= Howard Z. Plummer =

Howard Zebulun Plummer (16 November 1899 in Philadelphia, Pennsylvania - 24 February 1980) was a Black Hebrew Israelite religious leader.

==Early life==
Plummer was born in Philadelphia on November 16, 1899, the son of William H. Plummer and Jennie E. Bonds. His father joined the Church of God and Saints of Christ soon after Howard’s birth, and the Plummer family became intimately involved in its doctrine and work. In August, 1900, in the city of Philadelphia Howard's parents brought him to be blessed by the Church’s founder, prophet William Saunders Crowdy. Crowdy observed that throughout the blessing, Howard looked directly at him and reportedly said, "Plummer, this boy is looking down my throat and taking in every word I say. Someday, he is going to be a great preacher."

==Religious career==
On 20 April 1917, soon after his father - now Bishop - became the executive leader of the Church of God and Saints of Christ, he was ordained a minister by his father. Following his ordination, he became affectionately known as "Elder Howard" to all of his friends and the membership. Also in 1917, his father appointed him General Superintendent of the Sabbath Schools.

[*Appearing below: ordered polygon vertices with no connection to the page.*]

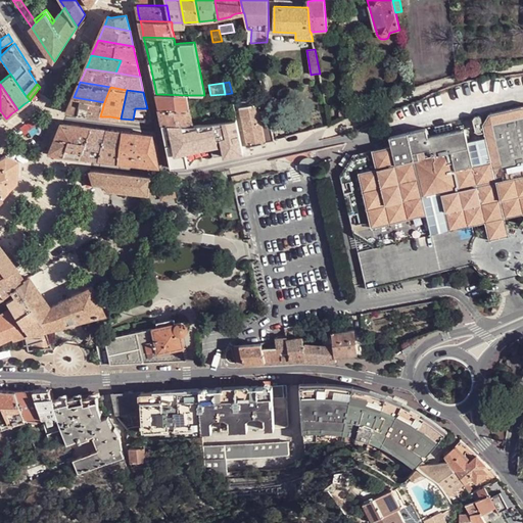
[(242,99),(257,95),(256,90),(241,93),(242,99)]
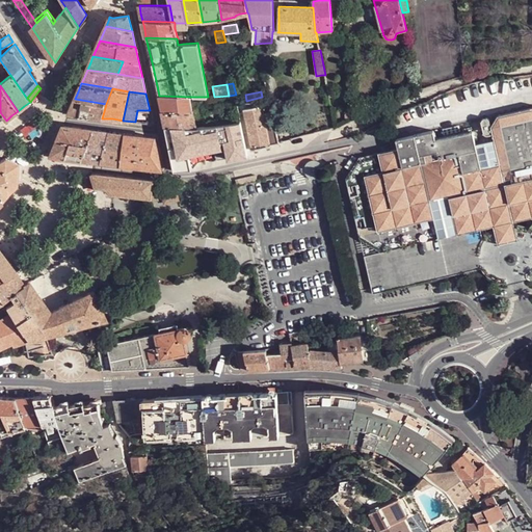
[(193,111),(190,97),(159,96),(160,103),(162,110),(193,111)]
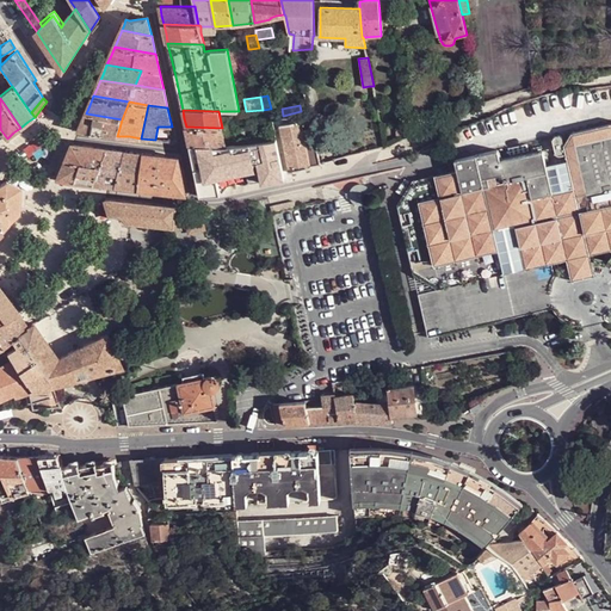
[(98,134),(117,136),(122,119),(86,113),(79,131),(98,134)]
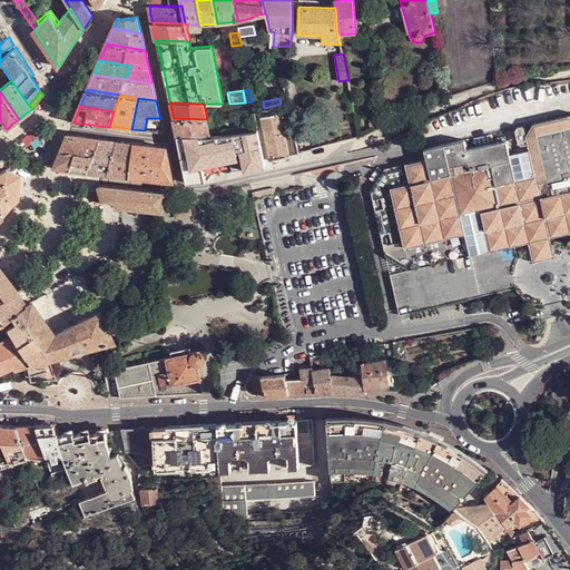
[(290,155),(300,153),(295,131),(285,134),(283,123),(282,114),(262,117),(271,160),(291,157),(290,155)]
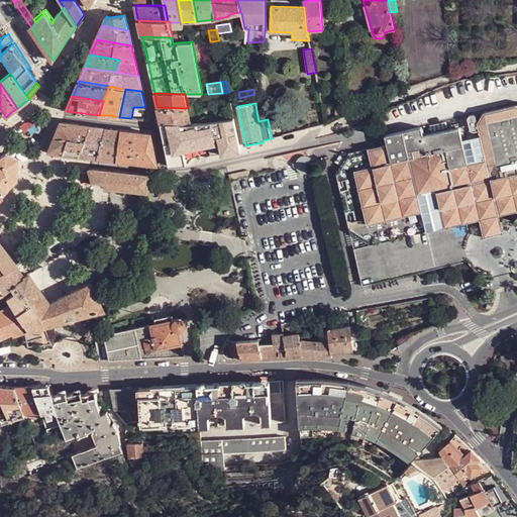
[(387,144),(367,148),(372,168),(353,173),(366,226),(422,215),(425,232),(444,228),(467,223),(481,220),(499,216),(516,211),(516,104),(484,112),(478,122),(476,116),(474,114),(470,115),(469,118),(471,129),(474,131),(479,129),(482,141),(464,145),(459,127),(423,135),(422,127),(385,135),(387,144)]
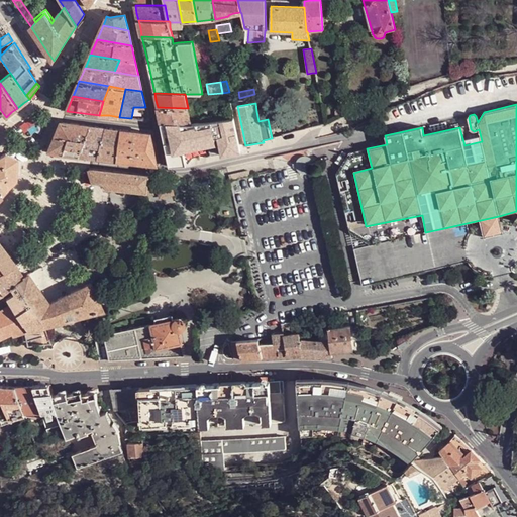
[(191,123),(188,108),(158,107),(160,115),(161,123),(191,123)]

After the death of Bishop Plummer on December 22, 1931, at a meeting of Church Officials held December 28, 1931, in Belleville, Elder Calvin S. Skinner consecrated Elder Howard Z. Plummer and proclaimed him as Leader of the Church of God and Saints of Christ. Plummer led this congregation for over 43 years, ending his tenure in 1975.

Rabbi Plummer's religious life embraced contact with many of the country's leading ministers and educators and collaboration with them in numerous activities. His earnest and productive accomplishments resulted in his being awarded the Doctor of Divinity Degree by Wilberforce University, Wilberforce, Ohio, in 1944.

Rabbi Howard Z. Plummer was noted for his humanitarian efforts, including
- Grand Master, Grand Lodge of Virginia, PHA
- Member Phi Beta Sigma fraternity (initiated at Alpha Alpha, Wilberforce University)
- Member, Board of Directors Norfolk State College Foundation (This board financially assisted in the formulation of Norfolk State University, Norfolk, Virginia.)
- Past President, Interracial Interdenominational Hampton Ministers Conference, 1954. It was during his administration that the Reverends Gardner C. Taylor and Martin Luther King Jr. made one of their memorable appearances as Conference Preachers.